* LISTA DE TAREFAS
a. Responda às perguntas abaixo com base no texto sobre WebComponents:
(i) Que problema em comum enfrentam as grandes empresas com muitas equipes de Front-end?
(ii) Que funcionalidade do browser os WebComponents utilizam?
(iii) Que nomes o texto dá como exemplo de tag criada por você mesmo?
b. Escreva a continuação do texto sobre WebComponents a partir da última frase apresentada.

* TEXTO FORNECIDO

************

Como WebComponents transformaram uma empresa

Como WebComponents transformaram uma empresa

Se prepara para chorar antes de comemorar, pois nesse artigo vou explicar como uma grande empresa que tinha problemas com bibliotecas prioritárias, versionamento, comunicação entre os times de Front-end e um alto acoplamento com o Angular se transformou com a criação de WebComponents.

Grandes empresas com muitas equipes de Front-end lidando com diferentes projetos acabam enfrentando um problema em comum: manter as aplicações com uma alta consistência no UI e UX (fica difícil manter até a mesma cor do botão Salvar).

O desafio de manter uma consistência é grande, e muitas empresas adotam diferentes estratégias:

  • Criam um framework ou uma biblioteca
  • Contratam uma equipe de Design
  • Escrevem uma documentação gigante
  • Incutem a validação do visual para os testers
  • Customizam uma biblioteca (como um bootstrap da vida) para fins próprios
  • e por aí vai…

Todas essas iniciativas gastam tempo, dinheiro e mesmo assim não garantem que os times terão desenvolvido uma aplicação no mínimo parecida uma com a outra.

Mas primeiro, o que são os WebComponents e qual a vantagem?

Um WebComponent, no fim das contas, é uma tag HTML criada por você mesmo e dentro dessa tag você possui uma DOM inteira para desenvolver o seu componente.

Então se hoje você já conhece as tags padrões do HTML (como <h1> para criar um título ou um <footer> para criar um footer) você também poderia criar a sua própria tag (chamada <datepicker> ou <best-name-ever> por exemplo), e ao incluir essa tag no seu projeto, toda uma estrutura pronta de CSS e HTML encapsulada dentro será renderizada de forma nativa no browser.

Para isso, os WebComponents se utilizam de uma funcionalidade do browser chamada ShadowDOM, que encapsula todo o HTML utilizado e o mais importante: evita conflitos de CSS (ou seja, se você definir uma classe CSS no seu projeto chamada .my-class ela não estará disponível dentro do seu WebComponent e o vice-versa). Isso torna seguro a criação de um componente com um CSS que nunca poderá ser sobrescrito, mantendo assim a consistência visual para todos os utilizadores desse componente (nenhuma aplicação poderá instalar o seu componente e tentar fazer modificações, a não ser que você permita através de parametrizações).

************

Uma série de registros
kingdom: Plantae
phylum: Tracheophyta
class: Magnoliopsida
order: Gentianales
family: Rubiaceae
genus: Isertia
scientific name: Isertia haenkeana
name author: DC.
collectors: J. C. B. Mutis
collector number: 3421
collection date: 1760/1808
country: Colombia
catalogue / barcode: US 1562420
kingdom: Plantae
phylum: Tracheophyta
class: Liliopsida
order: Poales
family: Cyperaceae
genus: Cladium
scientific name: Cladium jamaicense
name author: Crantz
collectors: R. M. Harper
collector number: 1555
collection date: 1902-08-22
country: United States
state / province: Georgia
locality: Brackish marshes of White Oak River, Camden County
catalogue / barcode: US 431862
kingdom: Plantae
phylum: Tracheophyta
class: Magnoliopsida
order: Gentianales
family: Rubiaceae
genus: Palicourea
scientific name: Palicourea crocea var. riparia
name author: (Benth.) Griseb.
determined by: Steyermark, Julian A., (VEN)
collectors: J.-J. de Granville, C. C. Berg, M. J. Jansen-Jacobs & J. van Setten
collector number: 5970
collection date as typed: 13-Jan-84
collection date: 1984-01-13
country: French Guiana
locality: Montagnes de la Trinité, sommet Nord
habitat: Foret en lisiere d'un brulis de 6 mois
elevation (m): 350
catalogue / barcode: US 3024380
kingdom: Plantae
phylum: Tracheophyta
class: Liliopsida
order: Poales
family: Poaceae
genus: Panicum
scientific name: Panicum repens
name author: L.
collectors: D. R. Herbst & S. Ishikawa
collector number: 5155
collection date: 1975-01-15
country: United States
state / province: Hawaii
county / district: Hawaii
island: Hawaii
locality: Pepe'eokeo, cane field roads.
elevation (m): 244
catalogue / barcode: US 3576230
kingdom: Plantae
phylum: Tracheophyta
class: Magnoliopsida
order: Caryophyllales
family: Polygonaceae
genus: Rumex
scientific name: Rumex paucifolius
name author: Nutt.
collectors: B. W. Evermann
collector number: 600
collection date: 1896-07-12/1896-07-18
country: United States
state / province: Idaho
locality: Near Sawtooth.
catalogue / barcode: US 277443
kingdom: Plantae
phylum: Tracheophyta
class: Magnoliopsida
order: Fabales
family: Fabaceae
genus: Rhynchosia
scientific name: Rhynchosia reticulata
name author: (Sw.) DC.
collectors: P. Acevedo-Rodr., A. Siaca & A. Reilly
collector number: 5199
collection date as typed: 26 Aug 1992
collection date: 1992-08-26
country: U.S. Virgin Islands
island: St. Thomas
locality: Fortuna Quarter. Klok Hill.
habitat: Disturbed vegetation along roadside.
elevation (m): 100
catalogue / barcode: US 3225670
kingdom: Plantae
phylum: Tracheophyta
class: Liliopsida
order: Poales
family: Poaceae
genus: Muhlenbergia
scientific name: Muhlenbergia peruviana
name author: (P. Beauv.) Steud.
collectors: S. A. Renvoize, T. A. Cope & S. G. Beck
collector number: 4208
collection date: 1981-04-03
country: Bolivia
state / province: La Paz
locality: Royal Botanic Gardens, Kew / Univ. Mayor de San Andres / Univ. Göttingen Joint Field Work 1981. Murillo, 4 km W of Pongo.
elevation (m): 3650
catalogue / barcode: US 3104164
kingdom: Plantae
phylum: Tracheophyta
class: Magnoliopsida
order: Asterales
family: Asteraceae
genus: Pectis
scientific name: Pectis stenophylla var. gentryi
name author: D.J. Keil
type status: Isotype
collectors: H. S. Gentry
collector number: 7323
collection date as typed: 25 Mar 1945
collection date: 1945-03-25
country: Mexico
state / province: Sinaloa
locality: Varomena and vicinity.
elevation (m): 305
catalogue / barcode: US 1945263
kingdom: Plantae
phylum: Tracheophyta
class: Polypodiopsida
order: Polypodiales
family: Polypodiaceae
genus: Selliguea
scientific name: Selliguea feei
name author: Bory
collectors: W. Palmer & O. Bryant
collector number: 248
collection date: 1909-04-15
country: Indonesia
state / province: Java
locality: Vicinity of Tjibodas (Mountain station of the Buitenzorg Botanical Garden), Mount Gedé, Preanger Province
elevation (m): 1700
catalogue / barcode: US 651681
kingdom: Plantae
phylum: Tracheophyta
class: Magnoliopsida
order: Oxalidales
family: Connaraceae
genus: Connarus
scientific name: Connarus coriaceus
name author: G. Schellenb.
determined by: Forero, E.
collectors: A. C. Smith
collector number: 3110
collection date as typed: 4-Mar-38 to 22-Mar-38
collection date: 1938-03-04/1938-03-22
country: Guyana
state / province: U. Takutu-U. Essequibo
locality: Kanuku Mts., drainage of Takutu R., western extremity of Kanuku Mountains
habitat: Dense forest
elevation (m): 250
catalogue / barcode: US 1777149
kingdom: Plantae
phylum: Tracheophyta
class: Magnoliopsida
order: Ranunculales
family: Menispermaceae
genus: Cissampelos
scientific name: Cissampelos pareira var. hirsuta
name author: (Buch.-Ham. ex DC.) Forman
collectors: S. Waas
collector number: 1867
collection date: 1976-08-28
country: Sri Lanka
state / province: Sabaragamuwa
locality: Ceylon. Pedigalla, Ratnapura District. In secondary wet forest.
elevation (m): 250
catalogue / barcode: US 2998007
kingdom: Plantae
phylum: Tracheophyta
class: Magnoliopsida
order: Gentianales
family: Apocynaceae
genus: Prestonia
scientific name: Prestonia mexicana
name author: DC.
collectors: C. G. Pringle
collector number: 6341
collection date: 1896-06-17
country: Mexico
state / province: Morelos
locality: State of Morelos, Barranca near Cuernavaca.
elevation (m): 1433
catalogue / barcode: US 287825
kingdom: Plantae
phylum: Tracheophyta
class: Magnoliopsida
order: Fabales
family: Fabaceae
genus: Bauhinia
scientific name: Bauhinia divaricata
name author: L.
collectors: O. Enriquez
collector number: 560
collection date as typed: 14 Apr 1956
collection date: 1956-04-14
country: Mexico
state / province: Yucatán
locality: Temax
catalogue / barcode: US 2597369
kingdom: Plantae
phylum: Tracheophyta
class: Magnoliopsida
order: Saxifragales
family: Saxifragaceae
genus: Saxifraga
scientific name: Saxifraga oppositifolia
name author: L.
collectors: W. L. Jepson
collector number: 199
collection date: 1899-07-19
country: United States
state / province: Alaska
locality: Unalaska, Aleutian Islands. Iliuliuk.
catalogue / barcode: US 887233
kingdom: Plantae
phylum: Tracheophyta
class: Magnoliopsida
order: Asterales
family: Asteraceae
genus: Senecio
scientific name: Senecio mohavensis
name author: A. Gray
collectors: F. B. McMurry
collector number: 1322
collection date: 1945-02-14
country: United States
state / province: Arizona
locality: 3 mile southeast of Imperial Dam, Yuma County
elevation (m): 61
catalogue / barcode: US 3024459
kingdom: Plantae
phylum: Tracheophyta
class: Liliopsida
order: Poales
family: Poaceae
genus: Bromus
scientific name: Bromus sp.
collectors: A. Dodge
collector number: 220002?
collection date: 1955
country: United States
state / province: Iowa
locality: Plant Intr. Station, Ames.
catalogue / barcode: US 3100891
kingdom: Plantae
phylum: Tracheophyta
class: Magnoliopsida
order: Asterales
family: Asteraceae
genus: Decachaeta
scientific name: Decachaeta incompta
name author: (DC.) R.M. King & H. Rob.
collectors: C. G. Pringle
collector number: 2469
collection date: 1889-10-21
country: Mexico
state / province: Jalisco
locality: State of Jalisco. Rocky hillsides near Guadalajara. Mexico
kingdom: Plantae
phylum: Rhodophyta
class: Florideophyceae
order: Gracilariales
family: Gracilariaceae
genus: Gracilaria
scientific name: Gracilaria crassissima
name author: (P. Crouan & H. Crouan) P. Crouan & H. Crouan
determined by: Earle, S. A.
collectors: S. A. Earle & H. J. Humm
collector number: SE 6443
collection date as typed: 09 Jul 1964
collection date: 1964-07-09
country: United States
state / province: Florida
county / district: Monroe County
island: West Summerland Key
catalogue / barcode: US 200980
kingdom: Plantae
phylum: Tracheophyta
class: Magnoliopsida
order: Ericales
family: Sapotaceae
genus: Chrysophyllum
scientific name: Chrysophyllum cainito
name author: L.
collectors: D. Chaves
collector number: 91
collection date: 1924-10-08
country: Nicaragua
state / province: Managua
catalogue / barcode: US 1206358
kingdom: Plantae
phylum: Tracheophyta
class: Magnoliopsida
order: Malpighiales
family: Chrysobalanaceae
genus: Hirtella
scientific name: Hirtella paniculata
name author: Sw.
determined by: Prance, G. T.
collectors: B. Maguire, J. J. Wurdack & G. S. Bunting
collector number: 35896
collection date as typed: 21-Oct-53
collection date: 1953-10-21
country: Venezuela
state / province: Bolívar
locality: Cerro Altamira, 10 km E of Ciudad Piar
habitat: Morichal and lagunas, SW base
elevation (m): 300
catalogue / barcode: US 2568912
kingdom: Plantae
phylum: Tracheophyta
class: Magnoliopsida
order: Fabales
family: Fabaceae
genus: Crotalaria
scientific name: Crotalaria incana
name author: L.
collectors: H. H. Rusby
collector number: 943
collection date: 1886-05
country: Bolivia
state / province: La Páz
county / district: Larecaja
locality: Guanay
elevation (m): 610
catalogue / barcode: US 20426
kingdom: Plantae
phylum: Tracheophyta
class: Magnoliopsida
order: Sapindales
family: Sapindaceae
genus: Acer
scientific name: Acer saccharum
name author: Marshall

************

* RESPOSTAS ABAIXO
a.
(i) Manter as aplicações com uma alta consistência no UI e UX.
(ii) O ShadowDOM.
(iii) <datepicker> e <best-name-ever>.

b.
A ideia desse artigo não é se aprofundar em todos os detalhes técnicos do que é um WebComponent, mas é muito importante saber que quando você quer criar um componente visual para uma empresa, você provavelmente não vai querer que os times de projetos alterem tudo o que foi definido pela equipe de Design. Essa é uma grande vantagem dos WebComponents.

Desafios identificados

Quando comecei o projeto para inserir WebComponents nessa empresa supracitada, a primeira coisa que fiz foi levantar quais os desafios eu enfrentaria, foram eles:

Organização

Como o código seria armazenado? Como as equipes vão reportar problemas? Como as equipes podem sugerir e solicitar novas funcionalidades? Como evitar que um projeto que só precisa de 5 componentes tenha que instalar uma biblioteca gigante de coisas que não vai usar?

Tecnologias e Interoperabilidade

Quais as tecnologias no mercado? Qual a melhor se encaixa na empresa? Ela é fácil de integrar com outras tecnologias web? Tem performance? É fácil de mudar caso fique obsoleta?

Showroom

Como as equipes vão saber quais são os componentes disponíveis e suas variantes? Como deve ser a documentação? É possível mostrar uma demo do componente funcionando para ser simples de usar? Como instalar um componente em um projeto?

Breaking Changes e updates

Como evitar lançar uma Breaking Change em novas versões? Como estruturar o código de um componente para que seja simples de criar um parâmetro novo? E se for necessário alterar algum atributo CSS para atender alguma demanda específica?

Comunicação (mudanças, novos componentes, bugs)

Como novos componentes e novas alterações serão comunicadas para os times de projeto? Como manter um histórico de bugs resolvidos por cada componente? E se um time quiser criar o próprio WebComponent?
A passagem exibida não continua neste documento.